What you are asked to do:
From the first line to the last, please write out the data exactly.

============

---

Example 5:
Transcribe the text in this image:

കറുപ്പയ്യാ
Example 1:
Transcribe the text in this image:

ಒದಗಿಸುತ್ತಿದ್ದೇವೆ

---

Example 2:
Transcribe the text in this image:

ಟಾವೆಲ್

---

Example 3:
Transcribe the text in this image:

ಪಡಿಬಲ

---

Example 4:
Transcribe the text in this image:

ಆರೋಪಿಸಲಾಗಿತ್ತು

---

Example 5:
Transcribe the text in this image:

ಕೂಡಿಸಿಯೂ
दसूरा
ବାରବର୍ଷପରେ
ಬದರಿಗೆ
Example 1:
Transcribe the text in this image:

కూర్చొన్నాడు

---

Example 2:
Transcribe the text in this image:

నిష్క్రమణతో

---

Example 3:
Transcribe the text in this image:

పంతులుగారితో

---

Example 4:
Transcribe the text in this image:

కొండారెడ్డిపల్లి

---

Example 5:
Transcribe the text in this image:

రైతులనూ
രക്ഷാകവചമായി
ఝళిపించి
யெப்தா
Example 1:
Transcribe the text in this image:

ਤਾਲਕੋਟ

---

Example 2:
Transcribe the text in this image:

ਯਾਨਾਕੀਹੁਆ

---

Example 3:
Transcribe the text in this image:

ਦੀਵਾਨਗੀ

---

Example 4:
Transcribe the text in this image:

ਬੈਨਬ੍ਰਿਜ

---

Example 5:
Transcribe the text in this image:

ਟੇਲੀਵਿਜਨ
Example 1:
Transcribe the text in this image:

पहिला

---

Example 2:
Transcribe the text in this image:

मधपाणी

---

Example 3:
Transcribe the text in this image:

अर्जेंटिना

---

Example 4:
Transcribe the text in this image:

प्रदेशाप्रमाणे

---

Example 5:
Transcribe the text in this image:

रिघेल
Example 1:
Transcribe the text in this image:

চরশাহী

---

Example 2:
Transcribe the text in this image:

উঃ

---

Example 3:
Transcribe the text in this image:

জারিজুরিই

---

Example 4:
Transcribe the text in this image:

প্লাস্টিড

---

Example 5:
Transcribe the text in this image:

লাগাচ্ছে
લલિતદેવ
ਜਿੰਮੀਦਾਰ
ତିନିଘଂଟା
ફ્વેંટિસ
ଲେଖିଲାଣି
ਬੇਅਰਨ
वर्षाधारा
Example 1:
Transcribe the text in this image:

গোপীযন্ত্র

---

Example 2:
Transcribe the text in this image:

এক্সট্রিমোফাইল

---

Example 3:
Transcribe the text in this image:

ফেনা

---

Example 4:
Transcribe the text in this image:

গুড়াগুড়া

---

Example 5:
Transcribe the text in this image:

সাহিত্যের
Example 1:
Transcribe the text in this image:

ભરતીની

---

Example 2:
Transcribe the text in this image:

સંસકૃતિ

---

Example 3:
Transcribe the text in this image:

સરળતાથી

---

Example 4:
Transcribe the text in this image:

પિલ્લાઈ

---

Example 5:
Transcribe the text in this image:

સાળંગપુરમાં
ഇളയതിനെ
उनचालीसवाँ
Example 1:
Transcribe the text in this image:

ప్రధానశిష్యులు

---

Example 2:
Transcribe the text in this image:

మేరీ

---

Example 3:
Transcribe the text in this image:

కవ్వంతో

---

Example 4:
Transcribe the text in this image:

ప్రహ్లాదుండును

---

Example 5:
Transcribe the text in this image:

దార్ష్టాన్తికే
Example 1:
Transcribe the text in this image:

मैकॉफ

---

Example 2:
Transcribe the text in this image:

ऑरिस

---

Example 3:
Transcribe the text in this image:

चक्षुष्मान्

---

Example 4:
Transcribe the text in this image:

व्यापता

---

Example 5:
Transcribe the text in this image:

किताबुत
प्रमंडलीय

============

Answer to this problem:
---

Example 5:
Transcribe the text in this image:

കറുപ്പയ്യാ
Example 1:
Transcribe the text in this image:

ಒದಗಿಸುತ್ತಿದ್ದೇವೆ

---

Example 2:
Transcribe the text in this image:

ಟಾವೆಲ್

---

Example 3:
Transcribe the text in this image:

ಪಡಿಬಲ

---

Example 4:
Transcribe the text in this image:

ಆರೋಪಿಸಲಾಗಿತ್ತು

---

Example 5:
Transcribe the text in this image:

ಕೂಡಿಸಿಯೂ
दसूरा
ବାରବର୍ଷପରେ
ಬದರಿಗೆ
Example 1:
Transcribe the text in this image:

కూర్చొన్నాడు

---

Example 2:
Transcribe the text in this image:

నిష్క్రమణతో

---

Example 3:
Transcribe the text in this image:

పంతులుగారితో

---

Example 4:
Transcribe the text in this image:

కొండారెడ్డిపల్లి

---

Example 5:
Transcribe the text in this image:

రైతులనూ
രക്ഷാകവചമായി
ఝళిపించి
யெப்தா
Example 1:
Transcribe the text in this image:

ਤਾਲਕੋਟ

---

Example 2:
Transcribe the text in this image:

ਯਾਨਾਕੀਹੁਆ

---

Example 3:
Transcribe the text in this image:

ਦੀਵਾਨਗੀ

---

Example 4:
Transcribe the text in this image:

ਬੈਨਬ੍ਰਿਜ

---

Example 5:
Transcribe the text in this image:

ਟੇਲੀਵਿਜਨ
Example 1:
Transcribe the text in this image:

पहिला

---

Example 2:
Transcribe the text in this image:

मधपाणी

---

Example 3:
Transcribe the text in this image:

अर्जेंटिना

---

Example 4:
Transcribe the text in this image:

प्रदेशाप्रमाणे

---

Example 5:
Transcribe the text in this image:

रिघेल
Example 1:
Transcribe the text in this image:

চরশাহী

---

Example 2:
Transcribe the text in this image:

উঃ

---

Example 3:
Transcribe the text in this image:

জারিজুরিই

---

Example 4:
Transcribe the text in this image:

প্লাস্টিড

---

Example 5:
Transcribe the text in this image:

লাগাচ্ছে
લલિતદેવ
ਜਿੰਮੀਦਾਰ
ତିନିଘଂଟା
ફ્વેંટિસ
ଲେଖିଲାଣି
ਬੇਅਰਨ
वर्षाधारा
Example 1:
Transcribe the text in this image:

গোপীযন্ত্র

---

Example 2:
Transcribe the text in this image:

এক্সট্রিমোফাইল

---

Example 3:
Transcribe the text in this image:

ফেনা

---

Example 4:
Transcribe the text in this image:

গুড়াগুড়া

---

Example 5:
Transcribe the text in this image:

সাহিত্যের
Example 1:
Transcribe the text in this image:

ભરતીની

---

Example 2:
Transcribe the text in this image:

સંસકૃતિ

---

Example 3:
Transcribe the text in this image:

સરળતાથી

---

Example 4:
Transcribe the text in this image:

પિલ્લાઈ

---

Example 5:
Transcribe the text in this image:

સાળંગપુરમાં
ഇളയതിനെ
उनचालीसवाँ
Example 1:
Transcribe the text in this image:

ప్రధానశిష్యులు

---

Example 2:
Transcribe the text in this image:

మేరీ

---

Example 3:
Transcribe the text in this image:

కవ్వంతో

---

Example 4:
Transcribe the text in this image:

ప్రహ్లాదుండును

---

Example 5:
Transcribe the text in this image:

దార్ష్టాన్తికే
Example 1:
Transcribe the text in this image:

मैकॉफ

---

Example 2:
Transcribe the text in this image:

ऑरिस

---

Example 3:
Transcribe the text in this image:

चक्षुष्मान्

---

Example 4:
Transcribe the text in this image:

व्यापता

---

Example 5:
Transcribe the text in this image:

किताबुत
प्रमंडलीय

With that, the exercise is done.